L2/10-091

Title:  Textual Fixes Needed for UTS #18, Regex

Author: Ken Whistler

Date:   March 18, 2010

Action: For consideration by the UTC


Discussion of the details of loose matching rules recently
on the unicode list turned up some infelicities in the
wording in UTS #18 that may be leading to confusion about
implementation of Unicode Regex. 

I suggest that the UTC review the issues related to loose
matching in the document and decide whether to issue a
proposed update of UTS #18 with textual fixes for them.
There is also a separate issue related to references for
casing.

1. In Section 1.2 Properties, 3rd paragraph, the current UTS #18
has the following text:

  "There are both abbreviated names and longer, more descriptive
  names. It is strongly recommended that both names be
  recognized, and that loose matching of property names be
  used, whereby the case distinctions, whitespace, hyphens,
  and underbar are ignored."
  
This text is not wrong, but is a bit antiquated. The suggestion
is that it should be updated to more precisely refer to
property aliases and property value aliases, rather than
just "names", and should make reference to UAX44-LM3 for
loose matching, rather than doing a pocket definition of
loose matching here. In general this text should be aligned
more closely with current wording in UAX #44.

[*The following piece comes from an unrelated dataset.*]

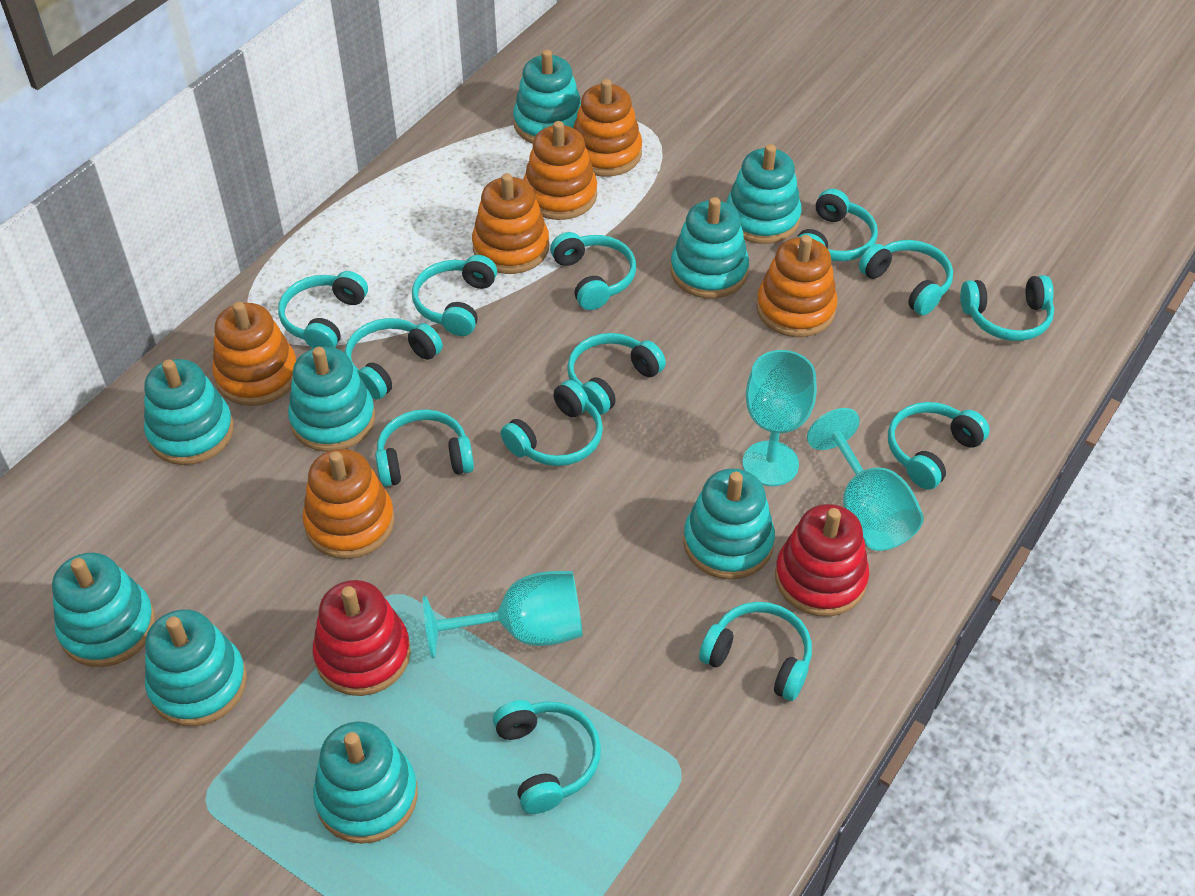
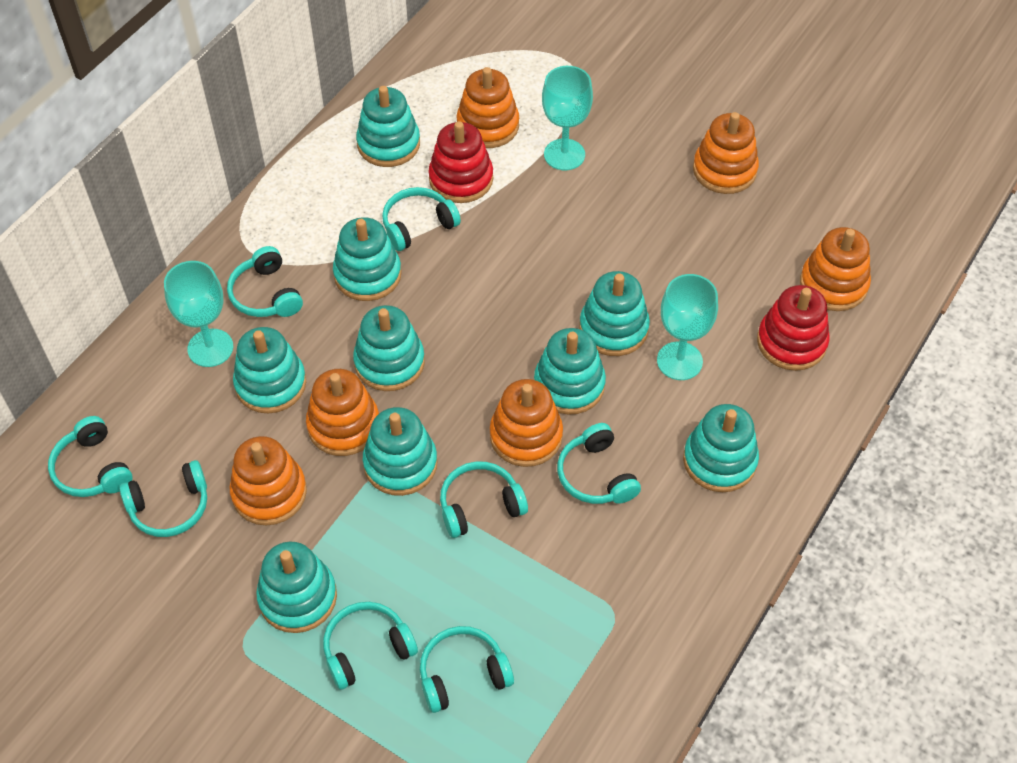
turquoise headphones: [278,271,368,349] [345,318,443,399] [375,409,474,487] [412,255,497,336] [493,700,601,814] [501,380,603,466] [550,232,636,310] [567,333,666,415] [699,602,812,701] [797,189,878,261] [859,240,953,315] [888,402,990,490] [960,275,1054,341] = 13 -> [48,416,133,497] [119,460,207,537] [227,246,303,317] [323,602,418,690] [382,187,461,251] [420,626,514,713] [440,461,528,538] [557,423,641,504] = 8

2. In Section 2.5 Name Properties, subsection "Individually
Named Characters", 3rd and 4th paragraphs, there is a
similar pocket definition of loose matching for character
names, which if anything is a little more ambiguous and
problematical.

   "As with other property values, names should use a loose
   match, disregarding case, spaces and hyphen (the underbar
   character "_" cannot occur in Unicode character names).
   An implementaiton may also choose to allow namespaces,
   where some prefix like "LATIN LETTER" is set globally
   and used if there is no match otherwise.
   
   "There are, however, three instances that require
   special-casing with loose matching, where an extra
   test shall be made for the presence or absence of
   a hyphen."
   
The introductory phrase, "As with other property values,"
is misleading, because the loose matching for character
names is not identical to the loose matching for
symbolic property aliases and property value aliases.

The suggestion is that this text should be updated to spell
out loose matching for character names by reference to
UAX44-LM2. When doing so, the 3 exceptions will then be
part of the rule, and rather than being stated as separate
normative requirements for Regex. This will handle more
gracefully the possibility of any future addition of
characters involving a contrast based on presence of a
hyphen. The 3 exceptions can then be listed here
informatively, rather than as the target of a "shall"
requirement.


3. In general, in Section 2.5 and throughout the document,
it would be advisable to make a pass to eliminate requirements
that are currently phrased in terms of "should", to be
replaced by phrases using "shall", where the clear intent
is to impose a normative requirement.


4. In Section 2.4 Default Loose Matches there is an
anomalous reference to the superseded UAX #21, Case Mappings.
This is erroneously pointing people to a very outdated
(and superseded) document, and is unfortunately propagating
those references into secondary material about Unicode Regex.
This reference should be updated to current section
references in the latest version of the Unicode Standard.
This has been partially fixed in the references section
of UTS #18, but needs to be corrected in Section 2.4 as well.